Isobares et réduction au niveau de la mer

Le baromètre mesure la pression locale. Mais comparer des stations d'altitudes différentes exige d'annuler l'effet du relief : on réduit donc chaque mesure au niveau de la mer. Sans cette correction, une station de montagne afficherait en permanence une pression basse. Les isobares sont les lignes qui relient les points de même pression réduite, tracées en général tous les 4 ou 5 hPa ; leur resserrement mesure le gradient de pression, donc la force du vent.

Le géopotentiel en altitude

En altitude, les météorologues ne raisonnent pas sur la pression à une altitude fixe, mais sur l'altitude d'une surface de pression donnée, comme le 500 hPa, située vers 5,5 km : c'est le géopotentiel. Les creux de ces surfaces, appelés talwegs, et leurs bosses, les dorsales, guident les dépressions de surface.

💡 Sans réduction au niveau de la mer, une station de montagne indiquerait toujours une basse pression : la comparaison n'aurait aucun sens.

Vent géostrophique et force de Coriolis

Le vent naît des différences de pression, mais sa direction est profondément modelée par la rotation de la Terre. En altitude, un équilibre remarquable s'installe.

La force de pression

L'air subit une force qui le pousse des hautes vers les basses pressions, d'autant plus intense que les isobares sont resserrées : c'est la force du gradient de pression. Seule, elle ferait souffler le vent tout droit vers le centre des dépressions.

La force de Coriolis

La rotation de la Terre dévie tout mouvement : c'est la force de Coriolis. Dans l'hémisphère nord, elle fait tourner l'air vers la droite ; dans l'hémisphère sud, vers la gauche. Elle est proportionnelle à la vitesse et au sinus de la latitude : maximale aux pôles, nulle à l'équateur.

L'équilibre géostrophique

Loin du sol, sans frottement, la force de pression et la force de Coriolis finissent par s'équilibrer : le vent souffle alors parallèlement aux isobares, ce qu'on appelle le vent géostrophique. Dans l'hémisphère nord, il laisse les basses pressions à sa gauche.

💡 Loi de Buys-Ballot dans l'hémisphère nord : en tournant le dos au vent, les basses pressions se trouvent sur votre gauche.

Vent réel : frottement, gradient et temps

Le vent réel, celui qu'on mesure au sol, s'écarte du vent géostrophique idéal : le frottement et la courbure des trajectoires entrent en jeu, et relient directement la pression au temps qu'il fait.

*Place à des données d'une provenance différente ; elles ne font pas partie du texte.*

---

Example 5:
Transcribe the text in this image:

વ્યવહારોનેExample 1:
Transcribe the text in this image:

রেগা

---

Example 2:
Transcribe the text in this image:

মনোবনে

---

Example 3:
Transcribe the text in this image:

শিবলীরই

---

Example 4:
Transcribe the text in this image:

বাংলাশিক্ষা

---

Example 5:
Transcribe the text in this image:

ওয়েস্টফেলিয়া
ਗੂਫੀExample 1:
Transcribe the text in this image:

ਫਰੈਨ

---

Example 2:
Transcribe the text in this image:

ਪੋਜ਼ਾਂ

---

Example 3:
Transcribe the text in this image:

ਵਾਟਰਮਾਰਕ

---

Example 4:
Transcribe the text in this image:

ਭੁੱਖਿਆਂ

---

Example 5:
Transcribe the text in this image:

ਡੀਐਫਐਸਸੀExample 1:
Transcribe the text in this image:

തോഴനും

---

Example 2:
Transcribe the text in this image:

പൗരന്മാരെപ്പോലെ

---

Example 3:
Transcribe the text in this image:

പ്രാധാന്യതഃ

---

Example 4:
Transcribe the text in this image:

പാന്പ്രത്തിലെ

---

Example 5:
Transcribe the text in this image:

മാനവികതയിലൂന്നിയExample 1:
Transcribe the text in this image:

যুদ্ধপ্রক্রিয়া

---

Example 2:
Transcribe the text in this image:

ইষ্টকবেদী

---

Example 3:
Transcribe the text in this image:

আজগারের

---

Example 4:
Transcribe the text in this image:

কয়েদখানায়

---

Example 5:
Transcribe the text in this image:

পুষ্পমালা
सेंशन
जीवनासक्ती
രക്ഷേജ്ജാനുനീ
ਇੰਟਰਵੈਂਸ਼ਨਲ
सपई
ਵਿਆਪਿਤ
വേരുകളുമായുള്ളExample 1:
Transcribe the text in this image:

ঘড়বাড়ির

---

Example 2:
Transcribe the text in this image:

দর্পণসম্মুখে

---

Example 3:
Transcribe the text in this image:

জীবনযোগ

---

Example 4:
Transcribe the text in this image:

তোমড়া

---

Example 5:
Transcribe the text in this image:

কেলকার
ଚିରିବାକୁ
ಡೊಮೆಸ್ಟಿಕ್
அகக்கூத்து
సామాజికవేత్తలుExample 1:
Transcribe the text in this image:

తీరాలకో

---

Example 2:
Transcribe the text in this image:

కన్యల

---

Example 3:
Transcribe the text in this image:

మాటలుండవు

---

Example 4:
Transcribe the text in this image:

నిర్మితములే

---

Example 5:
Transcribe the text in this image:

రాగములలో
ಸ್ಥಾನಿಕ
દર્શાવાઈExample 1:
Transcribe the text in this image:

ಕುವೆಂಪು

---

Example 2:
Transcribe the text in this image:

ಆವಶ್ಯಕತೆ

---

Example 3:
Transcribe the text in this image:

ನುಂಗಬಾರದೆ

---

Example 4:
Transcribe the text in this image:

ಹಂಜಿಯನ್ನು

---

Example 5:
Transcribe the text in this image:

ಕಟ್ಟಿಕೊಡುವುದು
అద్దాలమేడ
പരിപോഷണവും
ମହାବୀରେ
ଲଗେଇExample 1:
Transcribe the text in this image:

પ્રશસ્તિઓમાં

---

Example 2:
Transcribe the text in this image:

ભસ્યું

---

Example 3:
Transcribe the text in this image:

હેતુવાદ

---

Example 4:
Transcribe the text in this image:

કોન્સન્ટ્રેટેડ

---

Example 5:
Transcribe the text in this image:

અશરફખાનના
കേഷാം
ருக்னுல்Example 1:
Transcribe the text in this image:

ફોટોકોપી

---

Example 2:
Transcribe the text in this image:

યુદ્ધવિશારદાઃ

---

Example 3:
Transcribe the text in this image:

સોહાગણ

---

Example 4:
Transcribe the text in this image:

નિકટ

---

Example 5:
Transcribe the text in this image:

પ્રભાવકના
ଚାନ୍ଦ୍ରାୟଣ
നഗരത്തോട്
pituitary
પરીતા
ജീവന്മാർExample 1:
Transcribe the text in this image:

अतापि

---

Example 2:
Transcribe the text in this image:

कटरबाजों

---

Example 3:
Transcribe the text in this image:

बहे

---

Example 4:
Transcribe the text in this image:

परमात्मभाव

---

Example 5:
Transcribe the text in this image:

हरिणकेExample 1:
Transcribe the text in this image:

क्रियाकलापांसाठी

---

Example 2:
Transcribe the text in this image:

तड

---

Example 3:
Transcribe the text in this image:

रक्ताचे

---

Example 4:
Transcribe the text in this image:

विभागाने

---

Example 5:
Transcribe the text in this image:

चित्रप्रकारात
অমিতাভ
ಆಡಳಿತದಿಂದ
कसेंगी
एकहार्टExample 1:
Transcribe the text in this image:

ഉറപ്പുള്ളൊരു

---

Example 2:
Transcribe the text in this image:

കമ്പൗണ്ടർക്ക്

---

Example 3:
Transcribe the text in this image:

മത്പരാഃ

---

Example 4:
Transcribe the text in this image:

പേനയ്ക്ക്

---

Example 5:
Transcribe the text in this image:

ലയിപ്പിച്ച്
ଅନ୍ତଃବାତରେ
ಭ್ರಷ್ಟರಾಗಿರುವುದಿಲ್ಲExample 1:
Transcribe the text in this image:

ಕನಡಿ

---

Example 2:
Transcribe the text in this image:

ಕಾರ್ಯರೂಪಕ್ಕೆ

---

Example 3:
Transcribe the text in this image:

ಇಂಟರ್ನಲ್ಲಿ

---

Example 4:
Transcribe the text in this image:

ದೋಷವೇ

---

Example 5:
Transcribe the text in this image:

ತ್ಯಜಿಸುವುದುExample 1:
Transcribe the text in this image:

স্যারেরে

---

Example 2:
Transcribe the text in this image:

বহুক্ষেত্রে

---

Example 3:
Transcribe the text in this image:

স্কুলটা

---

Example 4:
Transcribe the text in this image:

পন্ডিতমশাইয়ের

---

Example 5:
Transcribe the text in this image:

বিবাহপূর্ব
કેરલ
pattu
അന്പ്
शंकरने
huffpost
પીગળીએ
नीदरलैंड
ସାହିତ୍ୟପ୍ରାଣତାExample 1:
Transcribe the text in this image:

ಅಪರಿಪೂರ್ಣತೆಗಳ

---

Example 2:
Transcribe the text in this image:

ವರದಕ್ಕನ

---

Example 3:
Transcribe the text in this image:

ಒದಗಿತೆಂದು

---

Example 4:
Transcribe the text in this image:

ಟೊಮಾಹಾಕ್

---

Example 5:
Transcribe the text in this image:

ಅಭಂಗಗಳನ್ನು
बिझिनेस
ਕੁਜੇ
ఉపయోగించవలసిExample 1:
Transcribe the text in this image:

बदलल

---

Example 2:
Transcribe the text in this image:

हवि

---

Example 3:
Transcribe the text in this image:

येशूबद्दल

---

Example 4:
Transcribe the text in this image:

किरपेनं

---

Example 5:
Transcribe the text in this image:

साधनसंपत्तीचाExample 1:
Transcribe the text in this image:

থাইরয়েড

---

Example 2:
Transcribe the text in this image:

Le frottement dans la couche limite

Dans les premières centaines de mètres, la couche limite, le frottement du sol ralentit le vent et affaiblit la force de Coriolis. L'équilibre se déplace : le vent traverse alors les isobares, avec un angle de 10 à 30°, en direction des basses pressions. C'est pourquoi l'air spirale vers le cœur des dépressions.

Le vent de gradient

Quand les trajectoires sont courbes, un effet centrifuge s'ajoute au bilan. Autour d'une dépression, le vent de gradient est un peu plus faible que le géostrophique, il est subgéostrophique ; autour d'un anticyclone, il est un peu plus fort, supergéostrophique.

Convergence, divergence et mouvements verticaux

Le vent qui spirale vers une dépression y provoque une convergence : l'air s'accumule au centre et, ne pouvant s'enfoncer dans le sol, il ne peut que monter, ce qui forme nuages et pluie. À l'inverse, l'air diverge d'un anticyclone, obligeant l'air d'altitude à descendre par subsidence, d'où un temps calme et sec. La pression au sol se relie ainsi directement au temps.

💡 L'air converge et monte dans les dépressions, d'où le temps perturbé ; il diverge et descend dans les anticyclones, d'où le temps calme.